Given the centrality of Laos in China’s BRI and the fanfare that has surrounded the Boten-Vientiane high-speed railway, “any spotlight on Laos’ debt must also shine somewhat on China,” Sims added.

Chinese officials have been mostly silent over Laos’ debt woes. Its embassy in Vientiane didn’t respond to Asia Times’ requests for comment.

In December, the state-run Chinese tabloid Global Times claimed that concerns over Laos’ debt-laden infrastructure plans were “the sour-grapes mentality of the US-led Western world, unwilling to see any beneficial cooperation between China and others, and they know clearly that they have lost advantages in pursuing such kinds of collaboration.”

A few weeks ago, the Global Times argued that Laos’ debt crisis is the result of Washington’s recklessly hiking interest rates this year. A soaring dollar has weakened other currencies, including the Lao kip, yet the country’s debt crisis has been brewing for years.

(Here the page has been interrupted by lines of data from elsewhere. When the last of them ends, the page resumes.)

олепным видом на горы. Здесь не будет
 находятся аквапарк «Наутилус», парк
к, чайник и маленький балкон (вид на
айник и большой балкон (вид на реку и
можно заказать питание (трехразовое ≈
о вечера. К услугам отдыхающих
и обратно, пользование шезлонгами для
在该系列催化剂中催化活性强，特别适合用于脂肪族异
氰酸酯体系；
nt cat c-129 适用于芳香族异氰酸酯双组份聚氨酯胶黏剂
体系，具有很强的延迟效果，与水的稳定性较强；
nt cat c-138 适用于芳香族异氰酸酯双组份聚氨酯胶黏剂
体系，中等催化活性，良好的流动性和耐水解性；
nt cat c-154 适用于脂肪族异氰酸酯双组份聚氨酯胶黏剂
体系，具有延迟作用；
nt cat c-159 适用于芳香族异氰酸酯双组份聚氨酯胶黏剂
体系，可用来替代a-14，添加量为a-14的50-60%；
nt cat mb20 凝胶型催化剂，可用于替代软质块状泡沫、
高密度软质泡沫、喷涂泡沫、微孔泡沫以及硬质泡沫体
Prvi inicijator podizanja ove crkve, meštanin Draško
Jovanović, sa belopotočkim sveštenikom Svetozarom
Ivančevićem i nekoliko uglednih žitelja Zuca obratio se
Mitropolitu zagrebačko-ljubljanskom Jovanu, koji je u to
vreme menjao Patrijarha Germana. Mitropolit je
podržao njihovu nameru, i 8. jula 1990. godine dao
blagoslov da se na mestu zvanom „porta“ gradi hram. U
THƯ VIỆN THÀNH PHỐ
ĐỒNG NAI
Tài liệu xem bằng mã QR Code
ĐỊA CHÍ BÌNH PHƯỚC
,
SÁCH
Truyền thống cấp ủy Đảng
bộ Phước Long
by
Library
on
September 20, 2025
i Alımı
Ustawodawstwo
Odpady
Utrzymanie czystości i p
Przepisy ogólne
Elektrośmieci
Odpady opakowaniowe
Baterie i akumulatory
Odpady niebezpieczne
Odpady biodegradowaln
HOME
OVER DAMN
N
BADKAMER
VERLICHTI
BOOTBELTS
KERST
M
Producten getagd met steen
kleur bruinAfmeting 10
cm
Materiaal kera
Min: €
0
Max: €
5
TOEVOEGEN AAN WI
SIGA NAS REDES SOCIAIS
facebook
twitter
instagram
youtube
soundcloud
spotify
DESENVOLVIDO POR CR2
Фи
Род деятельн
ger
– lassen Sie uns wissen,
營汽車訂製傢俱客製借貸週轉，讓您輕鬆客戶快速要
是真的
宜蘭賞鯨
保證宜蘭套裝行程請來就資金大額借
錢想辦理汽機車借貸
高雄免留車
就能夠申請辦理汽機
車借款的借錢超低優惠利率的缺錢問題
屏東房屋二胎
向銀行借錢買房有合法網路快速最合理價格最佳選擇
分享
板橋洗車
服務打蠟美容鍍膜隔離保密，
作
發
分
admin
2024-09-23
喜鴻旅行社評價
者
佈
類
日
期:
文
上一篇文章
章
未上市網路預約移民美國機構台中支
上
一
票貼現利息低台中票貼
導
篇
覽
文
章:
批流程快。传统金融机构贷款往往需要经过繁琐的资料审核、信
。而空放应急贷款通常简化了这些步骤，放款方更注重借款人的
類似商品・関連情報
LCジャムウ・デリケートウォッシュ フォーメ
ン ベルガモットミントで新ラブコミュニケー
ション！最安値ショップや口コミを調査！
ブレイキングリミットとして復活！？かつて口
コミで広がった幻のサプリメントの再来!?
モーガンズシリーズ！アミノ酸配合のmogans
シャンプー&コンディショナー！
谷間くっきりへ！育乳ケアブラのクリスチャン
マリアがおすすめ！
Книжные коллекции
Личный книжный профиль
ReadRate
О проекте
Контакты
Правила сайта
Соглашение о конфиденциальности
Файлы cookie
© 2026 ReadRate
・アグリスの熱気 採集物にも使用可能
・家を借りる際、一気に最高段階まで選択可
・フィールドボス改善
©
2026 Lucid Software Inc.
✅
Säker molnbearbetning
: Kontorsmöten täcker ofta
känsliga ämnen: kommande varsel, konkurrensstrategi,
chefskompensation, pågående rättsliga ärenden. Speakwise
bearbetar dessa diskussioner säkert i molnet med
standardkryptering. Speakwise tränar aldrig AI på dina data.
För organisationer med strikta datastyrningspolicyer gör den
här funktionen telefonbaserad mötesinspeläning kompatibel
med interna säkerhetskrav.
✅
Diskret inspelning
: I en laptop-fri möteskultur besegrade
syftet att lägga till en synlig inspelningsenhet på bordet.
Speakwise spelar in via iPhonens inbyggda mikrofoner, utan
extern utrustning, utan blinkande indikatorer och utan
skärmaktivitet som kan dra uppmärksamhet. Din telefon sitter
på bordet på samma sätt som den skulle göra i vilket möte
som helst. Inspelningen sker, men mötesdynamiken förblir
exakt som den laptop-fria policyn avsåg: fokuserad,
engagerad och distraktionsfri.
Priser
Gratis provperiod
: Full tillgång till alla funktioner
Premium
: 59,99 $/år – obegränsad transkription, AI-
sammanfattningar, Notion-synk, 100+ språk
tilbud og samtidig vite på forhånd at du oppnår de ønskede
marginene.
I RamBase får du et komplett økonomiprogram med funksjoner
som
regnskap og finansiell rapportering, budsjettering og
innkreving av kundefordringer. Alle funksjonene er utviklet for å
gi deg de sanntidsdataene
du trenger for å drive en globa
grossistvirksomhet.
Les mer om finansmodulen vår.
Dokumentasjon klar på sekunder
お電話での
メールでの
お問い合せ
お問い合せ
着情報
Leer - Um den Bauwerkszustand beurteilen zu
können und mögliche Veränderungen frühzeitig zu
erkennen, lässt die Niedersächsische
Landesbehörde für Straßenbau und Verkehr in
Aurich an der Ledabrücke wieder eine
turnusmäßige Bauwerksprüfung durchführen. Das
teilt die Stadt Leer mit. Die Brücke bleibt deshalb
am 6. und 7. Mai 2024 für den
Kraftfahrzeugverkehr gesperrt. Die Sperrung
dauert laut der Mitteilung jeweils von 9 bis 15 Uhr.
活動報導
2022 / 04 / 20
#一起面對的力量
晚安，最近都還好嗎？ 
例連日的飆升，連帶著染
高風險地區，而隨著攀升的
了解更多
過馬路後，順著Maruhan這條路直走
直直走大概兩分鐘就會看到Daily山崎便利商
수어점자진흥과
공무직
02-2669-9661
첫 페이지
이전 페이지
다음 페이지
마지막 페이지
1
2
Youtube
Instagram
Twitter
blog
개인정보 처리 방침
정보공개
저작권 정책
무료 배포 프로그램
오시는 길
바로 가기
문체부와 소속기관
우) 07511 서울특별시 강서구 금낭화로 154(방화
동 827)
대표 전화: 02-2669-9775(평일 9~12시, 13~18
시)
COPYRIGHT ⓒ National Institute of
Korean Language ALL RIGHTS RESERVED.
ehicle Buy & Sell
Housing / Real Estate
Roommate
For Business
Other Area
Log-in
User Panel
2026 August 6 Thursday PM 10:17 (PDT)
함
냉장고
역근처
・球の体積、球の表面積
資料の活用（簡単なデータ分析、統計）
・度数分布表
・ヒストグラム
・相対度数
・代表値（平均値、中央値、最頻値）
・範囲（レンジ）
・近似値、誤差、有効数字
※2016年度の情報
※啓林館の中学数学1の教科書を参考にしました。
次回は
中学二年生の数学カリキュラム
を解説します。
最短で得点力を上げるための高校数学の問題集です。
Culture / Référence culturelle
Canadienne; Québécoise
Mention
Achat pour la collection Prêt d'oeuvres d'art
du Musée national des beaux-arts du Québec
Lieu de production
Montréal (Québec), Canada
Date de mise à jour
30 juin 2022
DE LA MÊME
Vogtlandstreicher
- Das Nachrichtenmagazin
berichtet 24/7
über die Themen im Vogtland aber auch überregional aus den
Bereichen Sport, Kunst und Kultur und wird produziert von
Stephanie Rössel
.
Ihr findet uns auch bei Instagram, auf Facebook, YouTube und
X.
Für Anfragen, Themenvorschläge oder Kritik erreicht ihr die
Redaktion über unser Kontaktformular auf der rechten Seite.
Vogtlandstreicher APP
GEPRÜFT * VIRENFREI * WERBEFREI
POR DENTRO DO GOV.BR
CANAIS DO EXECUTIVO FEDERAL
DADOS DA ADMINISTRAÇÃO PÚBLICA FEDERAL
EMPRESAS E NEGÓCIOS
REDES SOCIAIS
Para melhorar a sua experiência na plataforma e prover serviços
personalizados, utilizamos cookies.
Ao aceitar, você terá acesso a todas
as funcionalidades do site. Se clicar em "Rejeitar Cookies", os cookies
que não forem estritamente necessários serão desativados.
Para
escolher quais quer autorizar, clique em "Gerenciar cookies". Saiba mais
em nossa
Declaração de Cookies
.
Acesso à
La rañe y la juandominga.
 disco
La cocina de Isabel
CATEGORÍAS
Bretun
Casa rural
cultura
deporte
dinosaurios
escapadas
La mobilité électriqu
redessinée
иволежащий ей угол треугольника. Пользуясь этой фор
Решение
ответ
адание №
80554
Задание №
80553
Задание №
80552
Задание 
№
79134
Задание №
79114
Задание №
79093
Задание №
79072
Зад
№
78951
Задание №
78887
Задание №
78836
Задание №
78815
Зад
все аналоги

The Lao government has also been rather mute about the impending crisis. The topic was reportedly not discussed at all during Prime Minister Phankham’s visit last month to Thailand, a key trading partner and creditor.

Laos will be hard-pressed to meet its external debt obligations. Photo: Facebook

Laos could turn to the International Monetary Fund (IMF) to restructure the debt that it doesn’t owe to China, thereby not affecting its debt relationship with Beijing. To secure an IMF bailout, though, “Laos would almost certainly come under pressure to curb corruption, increase domestic revenues and reduce government spending,” said Thayer.

The communist Lao People’s Revolutionary Party (LPRP), which has ruled the one-party state since 1975, has paid lip service to all three of these in recent years.

Yet it has so far avoided going to its international lenders for debt renegotiations. During the Covid-19 pandemic, it chose to take on new loans from Beijing rather than seek credit through multilateral lenders.

Alternatively, in lieu of some repayment, the Lao state could concede a larger stake or more control in infrastructure projects to Chinese investors. In the past, Laos has also been known to concede state-owned land to Chinese entities in exchange for debt repayments.

Another option would be to renegotiate the repayment schedule under Chinese terms. This would likely see repayment timeframes lengthened but interest rates increased.

Analysts reckon these are already happening. “Debt service deferrals seem to have been granted by China as bilateral deals, although not officially announced,” said Nishizawa.

Currency swap arrangements between the Bank of Lao and the People’s Bank of China (PBC), the two counties’ central banks, “might have helped save scarce foreign exchange reserves to allow debt service payments,” Nishizawa added.

Last year, the PBC extended a $300 million loan to Laos’ central bank to support its foreign exchange reserves. But Laos’ financial problems are becoming more urgent as end-of-year debt servicing payments come due. And while a Lao default would be self-inflicted, it would also give new momentum to the China “debt trap” narrative.